A couple of days later, as we’re hanging out in our hospital room – a regular room, no longer one of the giant labor & delivery rooms where we had spent the first twenty-four hours – I was sitting on the couch, hanging out with Harrison. She had eaten, I had changed her and swaddled her, and she was lying on a pillow near the window, wide-eyed and looking around (even though I know she couldn’t see very far still). I sat there, as I had been doing most of the time since her birth, staring at her in amazement, with so many thoughts crossing my mind. At that moment, days after entering the world, she was completely perfect. Think about it.
Right now, Harrison has no idea of what hate is. She has been surrounded by nothing but love, admiration, and lots of kisses on her tiny little face (and feet, too). She doesn’t have any comprehension of what it is like to be angry, well, unless she is wet, dirty, or hungry. But it isn’t real, genuine anger. She trusts every single one of us who she was entrusted to, and is secure with her very limited knowledge that we will indeed take care of her. She has never been hurt, or had her heart broken or her feelings trampled on. She doesn’t know sadness, nor does she have any inkling of what it is like to feel guilt or disappointment. Right now, she is absolutely perfect.
How can we protect that? How can we keep her there, in that perfectness bubble where she lives right now? I look at this tiny, beautiful baby girl and know that I can’t do it. One day she will be sad – and it will break my heart. One day she will get mad, at one of US, and I will have to talk her down from the rafters. One day, some little snot-nosed girl on the playground will say something snarky and hurt her feelings, and she will come home crying – and I won’t be able to do a thing about it. We’re not allowed to go scream at other people’s kids when they hurt our own.

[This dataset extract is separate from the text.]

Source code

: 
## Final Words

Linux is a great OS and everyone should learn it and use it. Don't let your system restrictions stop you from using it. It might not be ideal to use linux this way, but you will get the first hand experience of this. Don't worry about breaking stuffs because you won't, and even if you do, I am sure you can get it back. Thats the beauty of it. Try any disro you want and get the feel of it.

I look at her and all I want is to protect her, from all of these things. I pray that the trust that she instinctively has for us right now is a trust that she always has in us. While I may not be able to keep bad, sad, or uncomfortable things from happening in her life, I can make sure that I shield her from it as much as humanly possible. I was worried, briefly, that I wouldn’t fall in love with her as madly as I had the two babies who had come from me, but it couldn’t be farther from the truth. I feed her, I hold her, I change her, I drive her around in the middle of the night if I need to, I bathe her, and I love her so completely. No one would ever be able to say that this child is not mine – and if they do and it hurts her feelings, then they’d better look out!